Problem requirements: Which lines in the records below contain the word "Strain"? Copy each one out.

※ ※ ※

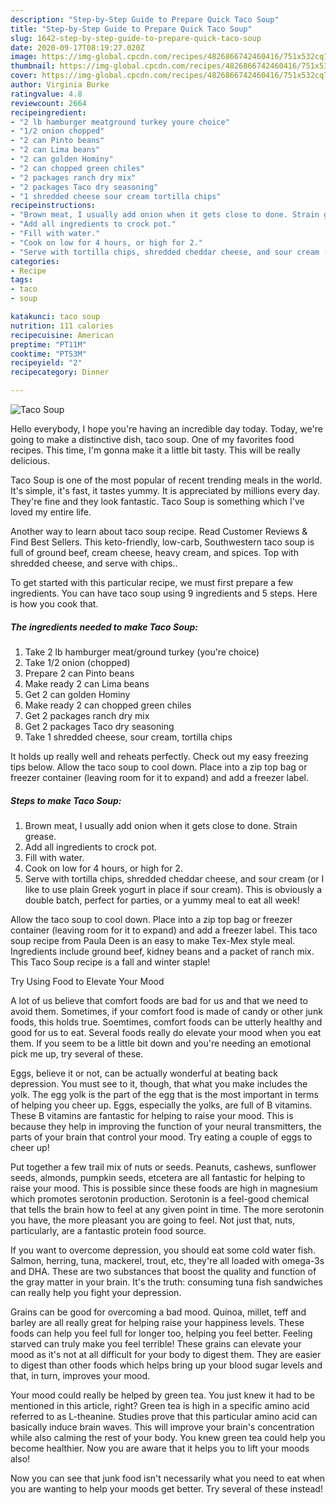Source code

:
 ```yaml
---
description: "Step-by-Step Guide to Prepare Quick Taco Soup"
title: "Step-by-Step Guide to Prepare Quick Taco Soup"
slug: 1642-step-by-step-guide-to-prepare-quick-taco-soup
date: 2020-09-17T08:19:27.020Z
image: https://img-global.cpcdn.com/recipes/4826866742460416/751x532cq70/taco-soup-recipe-main-photo.jpg
thumbnail: https://img-global.cpcdn.com/recipes/4826866742460416/751x532cq70/taco-soup-recipe-main-photo.jpg
cover: https://img-global.cpcdn.com/recipes/4826866742460416/751x532cq70/taco-soup-recipe-main-photo.jpg
author: Virginia Burke
ratingvalue: 4.8
reviewcount: 2664
recipeingredient:
- "2 lb hamburger meatground turkey youre choice"
- "1/2 onion chopped"
- "2 can Pinto beans"
- "2 can Lima beans"
- "2 can golden Hominy"
- "2 can chopped green chiles"
- "2 packages ranch dry mix"
- "2 packages Taco dry seasoning"
- "1 shredded cheese sour cream tortilla chips"
recipeinstructions:
- "Brown meat, I usually add onion when it gets close to done. Strain grease."
- "Add all ingredients to crock pot."
- "Fill with water."
- "Cook on low for 4 hours, or high for 2."
- "Serve with tortilla chips, shredded cheddar cheese, and sour cream (or I like to use plain Greek yogurt in place if sour cream). This is obviously a double batch, perfect for parties, or a yummy meal to eat all week!"
categories:
- Recipe
tags:
- taco
- soup

katakunci: taco soup 
nutrition: 111 calories
recipecuisine: American
preptime: "PT11M"
cooktime: "PT53M"
recipeyield: "2"
recipecategory: Dinner

---
```



![Taco Soup](https://img-global.cpcdn.com/recipes/4826866742460416/751x532cq70/taco-soup-recipe-main-photo.jpg)

Hello everybody, I hope you're having an incredible day today. Today, we're going to make a distinctive dish, taco soup. One of my favorites food recipes. This time, I'm gonna make it a little bit tasty. This will be really delicious.

Taco Soup is one of the most popular of recent trending meals in the world. It's simple, it's fast, it tastes yummy. It is appreciated by millions every day. They're fine and they look fantastic. Taco Soup is something which I've loved my entire life.

Another way to learn about taco soup recipe. Read Customer Reviews &amp; Find Best Sellers. This keto-friendly, low-carb, Southwestern taco soup is full of ground beef, cream cheese, heavy cream, and spices. Top with shredded cheese, and serve with chips..


To get started with this particular recipe, we must first prepare a few ingredients. You can have taco soup using 9 ingredients and 5 steps. Here is how you cook that.

<!--inarticleads1-->

##### The ingredients needed to make Taco Soup:

1. Take 2 lb hamburger meat/ground turkey (you&#39;re choice)
1. Take 1/2 onion (chopped)
1. Prepare 2 can Pinto beans
1. Make ready 2 can Lima beans
1. Get 2 can golden Hominy
1. Make ready 2 can chopped green chiles
1. Get 2 packages ranch dry mix
1. Get 2 packages Taco dry seasoning
1. Take 1 shredded cheese, sour cream, tortilla chips


It holds up really well and reheats perfectly. Check out my easy freezing tips below. Allow the taco soup to cool down. Place into a zip top bag or freezer container (leaving room for it to expand) and add a freezer label. 

<!--inarticleads2-->

##### Steps to make Taco Soup:

1. Brown meat, I usually add onion when it gets close to done. Strain grease.
1. Add all ingredients to crock pot.
1. Fill with water.
1. Cook on low for 4 hours, or high for 2.
1. Serve with tortilla chips, shredded cheddar cheese, and sour cream (or I like to use plain Greek yogurt in place if sour cream). This is obviously a double batch, perfect for parties, or a yummy meal to eat all week!


Allow the taco soup to cool down. Place into a zip top bag or freezer container (leaving room for it to expand) and add a freezer label. This taco soup recipe from Paula Deen is an easy to make Tex-Mex style meal. Ingredients include ground beef, kidney beans and a packet of ranch mix. This Taco Soup recipe is a fall and winter staple! 

Try Using Food to Elevate Your Mood


A lot of us believe that comfort foods are bad for us and that we need to avoid them. Sometimes, if your comfort food is made of candy or other junk foods, this holds true. Soemtimes, comfort foods can be utterly healthy and good for us to eat. Several foods really do elevate your mood when you eat them. If you seem to be a little bit down and you're needing an emotional pick me up, try several of these.

Eggs, believe it or not, can be actually wonderful at beating back depression. You must see to it, though, that what you make includes the yolk. The egg yolk is the part of the egg that is the most important in terms of helping you cheer up. Eggs, especially the yolks, are full of B vitamins. These B vitamins are fantastic for helping to raise your mood. This is because they help in improving the function of your neural transmitters, the parts of your brain that control your mood. Try eating a couple of eggs to cheer up!

Put together a few trail mix of nuts or seeds. Peanuts, cashews, sunflower seeds, almonds, pumpkin seeds, etcetera are all fantastic for helping to raise your mood. This is possible since these foods are high in magnesium which promotes serotonin production. Serotonin is a feel-good chemical that tells the brain how to feel at any given point in time. The more serotonin you have, the more pleasant you are going to feel. Not just that, nuts, particularly, are a fantastic protein food source.

If you want to overcome depression, you should eat some cold water fish. Salmon, herring, tuna, mackerel, trout, etc, they're all loaded with omega-3s and DHA. These are two substances that boost the quality and function of the gray matter in your brain. It's the truth: consuming tuna fish sandwiches can really help you fight your depression. 

Grains can be good for overcoming a bad mood. Quinoa, millet, teff and barley are all really great for helping raise your happiness levels. These foods can help you feel full for longer too, helping you feel better. Feeling starved can truly make you feel terrible! These grains can elevate your mood as it's not at all difficult for your body to digest them. They are easier to digest than other foods which helps bring up your blood sugar levels and that, in turn, improves your mood.

Your mood could really be helped by green tea. You just knew it had to be mentioned in this article, right? Green tea is high in a specific amino acid referred to as L-theanine. Studies prove that this particular amino acid can basically induce brain waves. This will improve your brain's concentration while also calming the rest of your body. You knew green tea could help you become healthier. Now you are aware that it helps you to lift your moods also!

Now you can see that junk food isn't necessarily what you need to eat when you are wanting to help your moods get better. Try several of these instead!

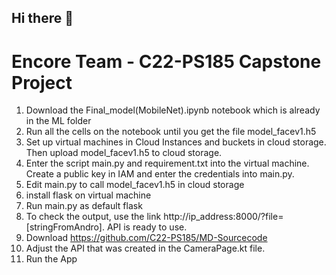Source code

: ## Hi there 👋

<!--

**Here are some ideas to get you started:**

🙋‍♀️ A short introduction - what is your organization all about?
🌈 Contribution guidelines - how can the community get involved?
👩‍💻 Useful resources - where can the community find your docs? Is there anything else the community should know?
🍿 Fun facts - what does your team eat for breakfast?
🧙 Remember, you can do mighty things with the power of [Markdown](https://docs.github.com/github/writing-on-github/getting-started-with-writing-and-formatting-on-github/basic-writing-and-formatting-syntax)
-->

# Encore Team - C22-PS185 Capstone Project

1. Download the Final_model(MobileNet).ipynb notebook which is already in the ML folder
2. Run all the cells on the notebook until you get the file model_facev1.h5
3. Set up virtual machines in Cloud Instances and buckets in cloud storage. Then upload model_facev1.h5 to cloud storage.
4. Enter the script main.py and requirement.txt into the virtual machine. Create a public key in IAM and enter the credentials into main.py.
5. Edit main.py to call model_facev1.h5 in cloud storage
6. install flask on virtual machine
7. Run main.py as default flask
8. To check the output, use the link http://ip_address:8000/?file=[stringFromAndro]. API is ready to use.
9. Download https://github.com/C22-PS185/MD-Sourcecode
10. Adjust the API that was created in the CameraPage.kt file.
11. Run the App
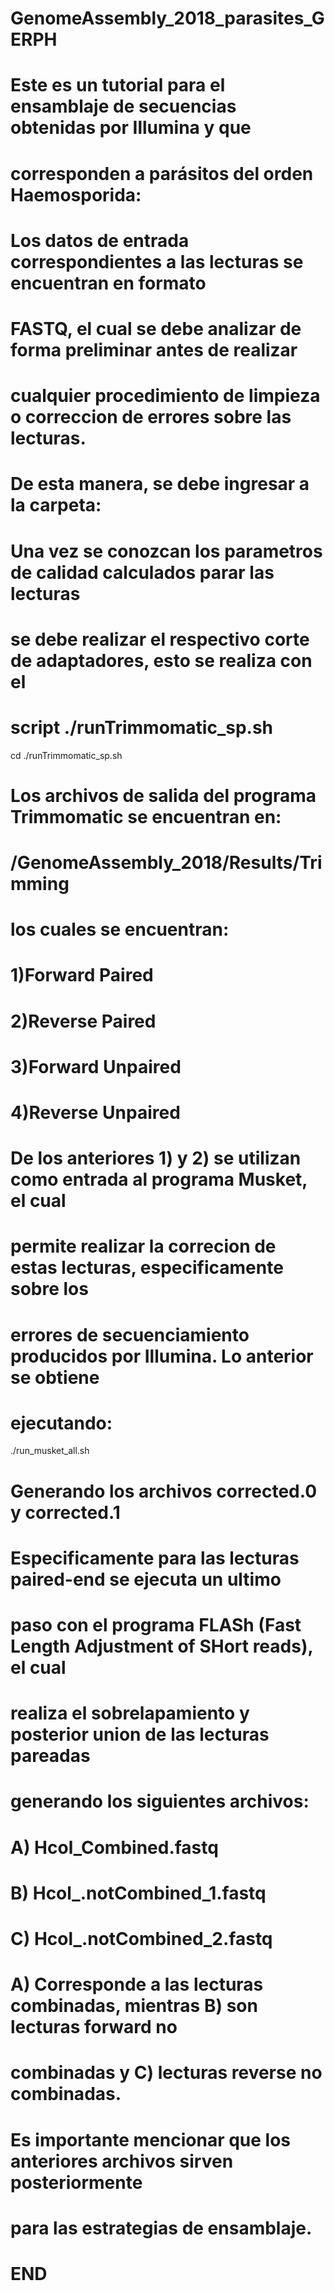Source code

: # GenomeAssembly_2018_parasites_GERPH
# Este es un tutorial para el ensamblaje de secuencias obtenidas por Illumina y que  
# corresponden a parásitos del orden Haemosporida:
# Los datos de entrada correspondientes a las lecturas se encuentran en formato
# FASTQ, el cual se debe analizar de forma preliminar antes de realizar
# cualquier procedimiento de limpieza o correccion de errores sobre las lecturas.
# De esta manera, se debe ingresar a la carpeta:
# Una vez se conozcan los parametros de calidad calculados parar las lecturas
# se debe realizar el respectivo corte de adaptadores, esto se realiza con el
# script ./runTrimmomatic_sp.sh
cd ./runTrimmomatic_sp.sh
# Los archivos de salida del programa Trimmomatic se encuentran en:
# /GenomeAssembly_2018/Results/Trimming
# los cuales se encuentran:
# 1)Forward Paired
# 2)Reverse Paired
# 3)Forward Unpaired
# 4)Reverse Unpaired
# De los anteriores 1) y 2) se utilizan como entrada al programa Musket, el cual
# permite realizar la correcion de estas lecturas, especificamente sobre los
# errores de secuenciamiento producidos por Illumina. Lo anterior se obtiene
# ejecutando:
./run_musket_all.sh
# Generando los archivos corrected.0 y corrected.1
# Especificamente para las lecturas paired-end se ejecuta un ultimo
# paso con el programa FLASh (Fast Length Adjustment of SHort reads), el cual
# realiza el sobrelapamiento y posterior union de las lecturas pareadas
# generando los siguientes archivos:
# A) Hcol_Combined.fastq
# B) Hcol_.notCombined_1.fastq
# C) Hcol_.notCombined_2.fastq
# A) Corresponde a las lecturas combinadas, mientras B) son lecturas forward no
# combinadas y C) lecturas reverse no combinadas.
#
# Es importante mencionar que los anteriores archivos sirven posteriormente
# para las estrategias de ensamblaje.
#
#
# END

※ ※ ※

Solution:
- "Brown meat, I usually add onion when it gets close to done. Strain grease."
1. Brown meat, I usually add onion when it gets close to done. Strain grease.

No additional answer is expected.